**** EXTRACTED RECORDS

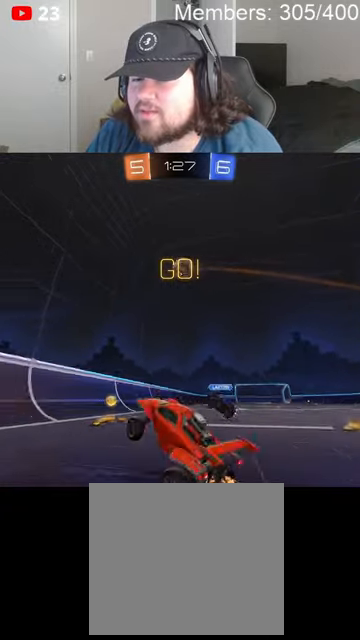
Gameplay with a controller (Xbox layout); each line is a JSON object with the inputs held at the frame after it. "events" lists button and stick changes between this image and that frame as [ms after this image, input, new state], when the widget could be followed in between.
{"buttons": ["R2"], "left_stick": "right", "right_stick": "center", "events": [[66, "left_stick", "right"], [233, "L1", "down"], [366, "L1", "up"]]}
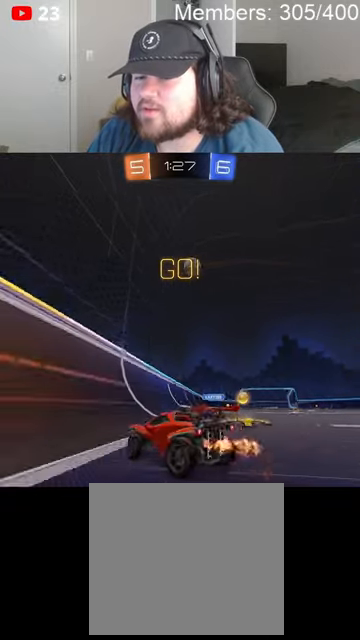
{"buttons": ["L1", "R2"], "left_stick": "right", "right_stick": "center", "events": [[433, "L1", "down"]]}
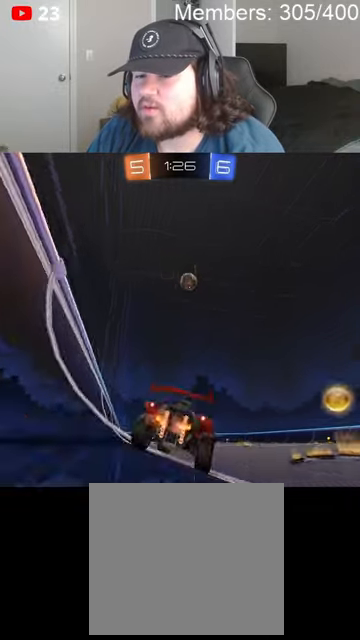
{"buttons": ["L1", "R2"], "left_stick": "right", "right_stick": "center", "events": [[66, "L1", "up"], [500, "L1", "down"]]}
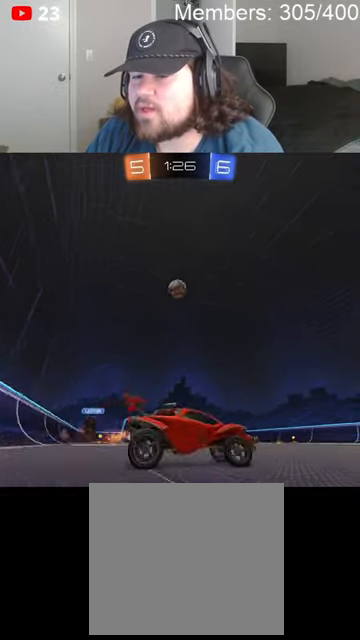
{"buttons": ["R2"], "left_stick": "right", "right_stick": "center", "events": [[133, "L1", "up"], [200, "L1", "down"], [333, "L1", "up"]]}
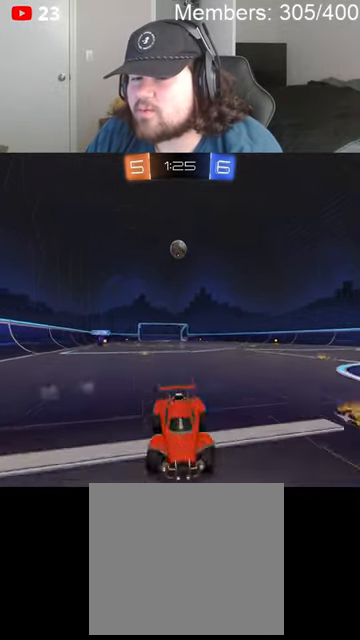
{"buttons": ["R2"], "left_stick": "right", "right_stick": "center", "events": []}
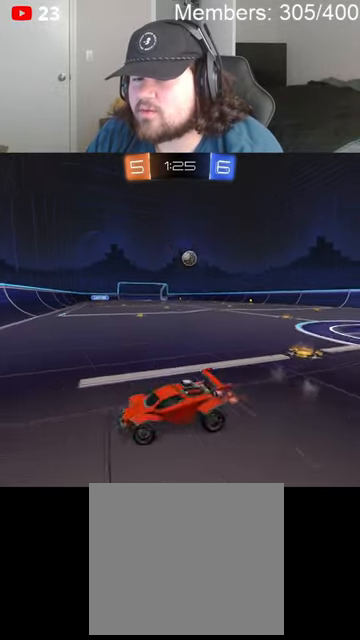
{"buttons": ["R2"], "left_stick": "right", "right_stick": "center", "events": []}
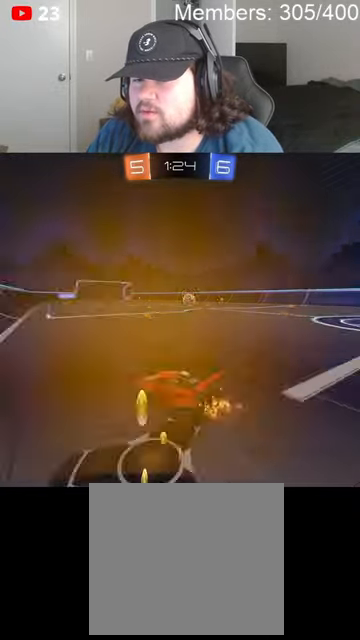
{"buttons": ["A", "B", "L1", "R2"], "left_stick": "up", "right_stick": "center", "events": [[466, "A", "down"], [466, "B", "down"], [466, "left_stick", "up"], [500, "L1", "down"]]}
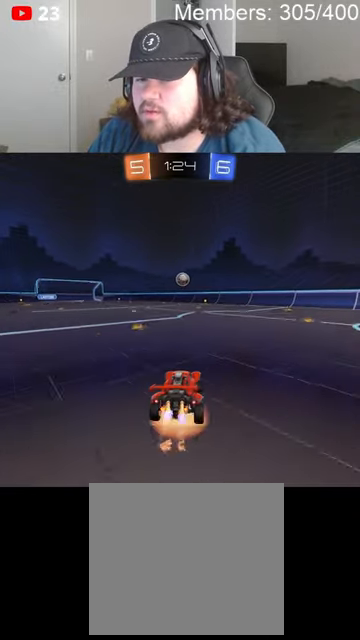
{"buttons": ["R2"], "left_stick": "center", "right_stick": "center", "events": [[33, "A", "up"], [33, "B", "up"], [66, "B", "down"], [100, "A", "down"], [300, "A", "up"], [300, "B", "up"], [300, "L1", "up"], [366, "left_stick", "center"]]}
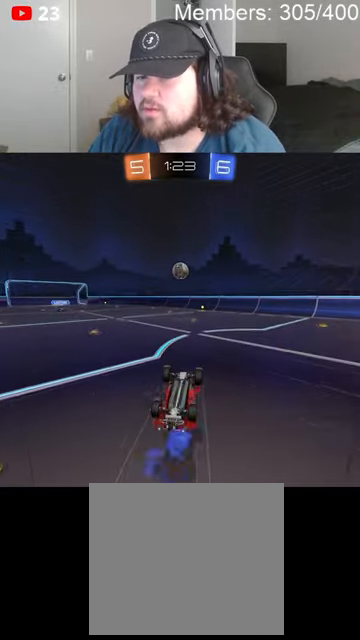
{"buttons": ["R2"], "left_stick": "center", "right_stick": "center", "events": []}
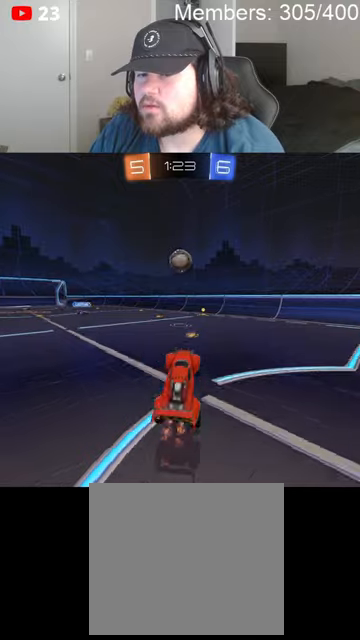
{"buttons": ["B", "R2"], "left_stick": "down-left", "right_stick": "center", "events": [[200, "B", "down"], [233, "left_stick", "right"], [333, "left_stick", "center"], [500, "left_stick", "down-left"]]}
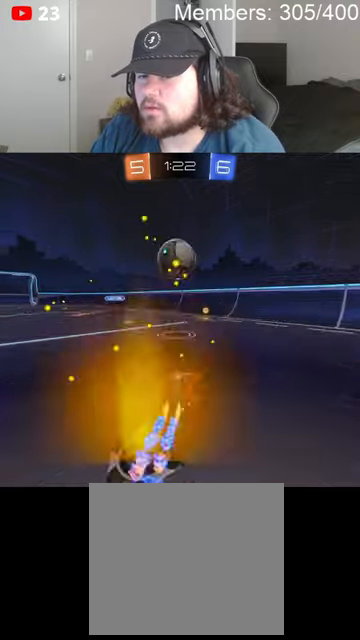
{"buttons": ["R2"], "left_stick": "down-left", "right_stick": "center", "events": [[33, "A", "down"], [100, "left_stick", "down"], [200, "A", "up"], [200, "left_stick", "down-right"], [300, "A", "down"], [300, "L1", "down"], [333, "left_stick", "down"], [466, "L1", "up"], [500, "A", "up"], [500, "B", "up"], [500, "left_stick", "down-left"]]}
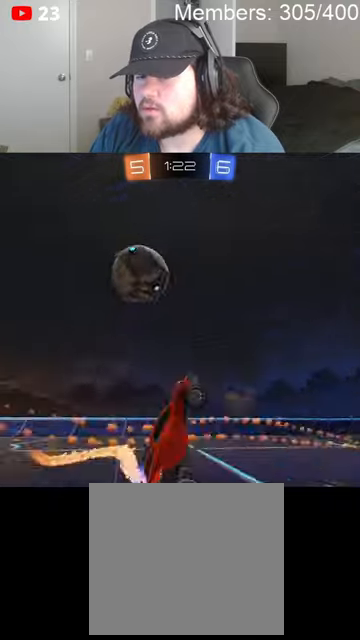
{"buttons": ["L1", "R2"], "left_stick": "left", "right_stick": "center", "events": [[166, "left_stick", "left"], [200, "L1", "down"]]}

********

## TASK GOAL
In the reply, each line of the data must appear exactly as written, and no picture may appear.

## RESULT OF THE TASK
Gameplay with a controller (Xbox layout); each line is a JSON object with the inputs held at the frame after it. "events" lists button and stick changes between this image and that frame as [ms after this image, input, new state], when the widget could be followed in between.
{"buttons": ["R2"], "left_stick": "right", "right_stick": "center", "events": [[66, "left_stick", "right"], [233, "L1", "down"], [366, "L1", "up"]]}
{"buttons": ["L1", "R2"], "left_stick": "right", "right_stick": "center", "events": [[433, "L1", "down"]]}
{"buttons": ["L1", "R2"], "left_stick": "right", "right_stick": "center", "events": [[66, "L1", "up"], [500, "L1", "down"]]}
{"buttons": ["R2"], "left_stick": "right", "right_stick": "center", "events": [[133, "L1", "up"], [200, "L1", "down"], [333, "L1", "up"]]}
{"buttons": ["R2"], "left_stick": "right", "right_stick": "center", "events": []}
{"buttons": ["R2"], "left_stick": "right", "right_stick": "center", "events": []}
{"buttons": ["A", "B", "L1", "R2"], "left_stick": "up", "right_stick": "center", "events": [[466, "A", "down"], [466, "B", "down"], [466, "left_stick", "up"], [500, "L1", "down"]]}
{"buttons": ["R2"], "left_stick": "center", "right_stick": "center", "events": [[33, "A", "up"], [33, "B", "up"], [66, "B", "down"], [100, "A", "down"], [300, "A", "up"], [300, "B", "up"], [300, "L1", "up"], [366, "left_stick", "center"]]}
{"buttons": ["R2"], "left_stick": "center", "right_stick": "center", "events": []}
{"buttons": ["B", "R2"], "left_stick": "down-left", "right_stick": "center", "events": [[200, "B", "down"], [233, "left_stick", "right"], [333, "left_stick", "center"], [500, "left_stick", "down-left"]]}
{"buttons": ["R2"], "left_stick": "down-left", "right_stick": "center", "events": [[33, "A", "down"], [100, "left_stick", "down"], [200, "A", "up"], [200, "left_stick", "down-right"], [300, "A", "down"], [300, "L1", "down"], [333, "left_stick", "down"], [466, "L1", "up"], [500, "A", "up"], [500, "B", "up"], [500, "left_stick", "down-left"]]}
{"buttons": ["L1", "R2"], "left_stick": "left", "right_stick": "center", "events": [[166, "left_stick", "left"], [200, "L1", "down"]]}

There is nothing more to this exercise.